Belge alıntısına göre yerel seçimlerin arifesindeki son konuşma hangi şehirde yapılmıştı?

##### Belge Alıntısı

Sene 2014 Mart ayının 29’uydu yerel
yönetimler seçim arifesindeydik. Anadolu’yu diyar diyar gezmiş ve
son konuşmanızı Diyarbekir’de yapmıştınız.
Gel gör ki sesiniz o kadar kısılmıştı ki sizi
platformda görmeyenler, konuşanın size ait olduğuna inanmaları
mümkün değildi ve ben bunu konu alan bir yazıyı kaleme
almıştım.
Gel gör ki son günlerde yine sesin orijinalliğini
kaybediyor. Lütfen bu üzüntü verici sesle Diyarbekir’lilere
seslenme ne olur!
İşte o yazı;
Altının kıymetini sarraf bilir
Sevgili başkanım Diyarbakır ruhuyla canıyla senin
yanındadır, velev ki bir vesileyle oylarını başkasına verse
de..
Diyarbakır senin mertliğini biliyor, babayiğitliğini
biliyor, samimiyetini biliyor,
Siz Diyarbakır’da konuşurken yüzlerce insan sesinizin
kısılmasına üzülüp, sağlığınızı düşünerek hüngür hüngür ağlıyordu,
ben bizzat buna şahit oldum.
Biliyorlar ve biliyoruz ki, bu devlet hükümetinizle
rayına oturdu, ne yazık ki eski devşirme aktörler o günlerin
hayallerini kurma peşindeler, Yüce Allah kendilerine fırsat
vermesin.

##########
##### Sağlanan Veriler

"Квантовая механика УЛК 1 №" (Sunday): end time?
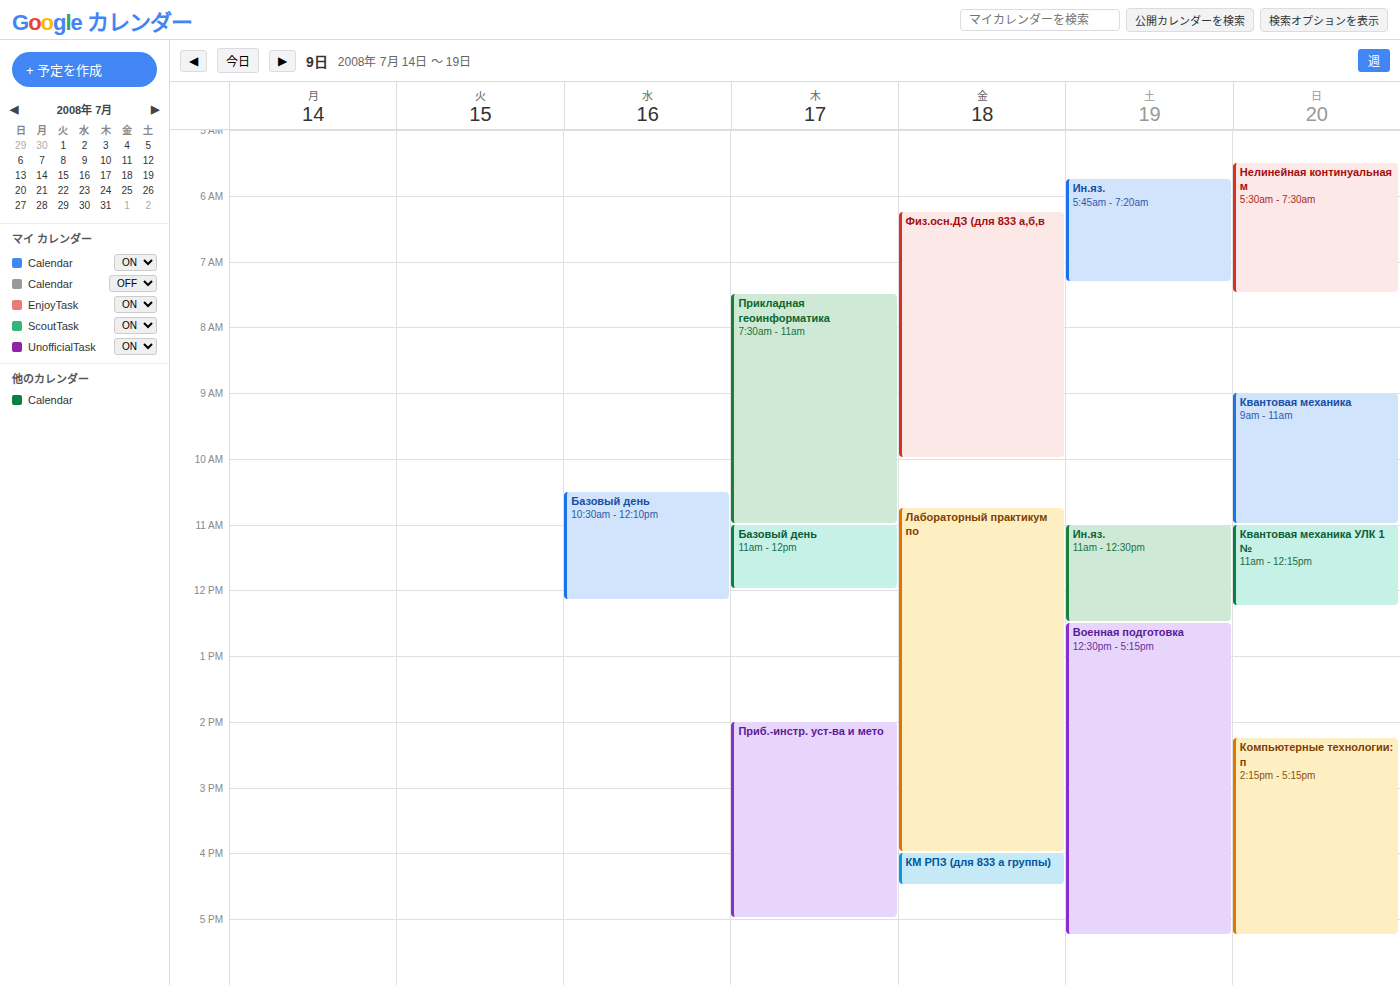
12:15 PM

##########

§ Yazılı Cevap:
Diyarbekir'de.